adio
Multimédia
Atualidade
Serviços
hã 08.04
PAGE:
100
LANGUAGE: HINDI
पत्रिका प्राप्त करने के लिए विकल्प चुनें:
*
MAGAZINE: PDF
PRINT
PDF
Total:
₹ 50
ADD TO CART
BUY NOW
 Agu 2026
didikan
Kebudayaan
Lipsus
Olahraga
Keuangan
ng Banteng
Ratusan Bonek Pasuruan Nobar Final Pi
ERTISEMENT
---
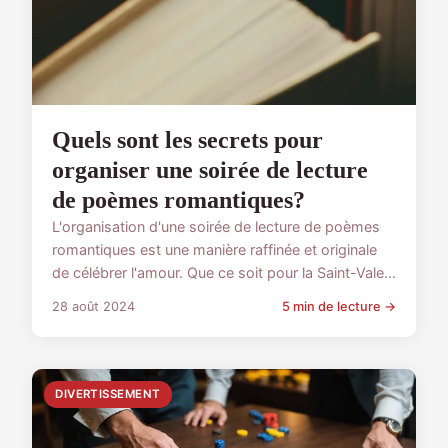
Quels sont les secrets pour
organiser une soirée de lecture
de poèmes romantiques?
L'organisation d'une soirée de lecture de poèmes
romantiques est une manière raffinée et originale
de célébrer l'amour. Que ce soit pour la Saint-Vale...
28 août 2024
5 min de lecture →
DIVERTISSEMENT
...
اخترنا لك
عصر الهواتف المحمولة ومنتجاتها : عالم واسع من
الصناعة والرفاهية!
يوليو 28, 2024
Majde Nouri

• Exercise brief: Wherever the word "pour" appears in the entries above, copy that line.

• Result:
Quels sont les secrets pour
de célébrer l'amour. Que ce soit pour la Saint-Vale...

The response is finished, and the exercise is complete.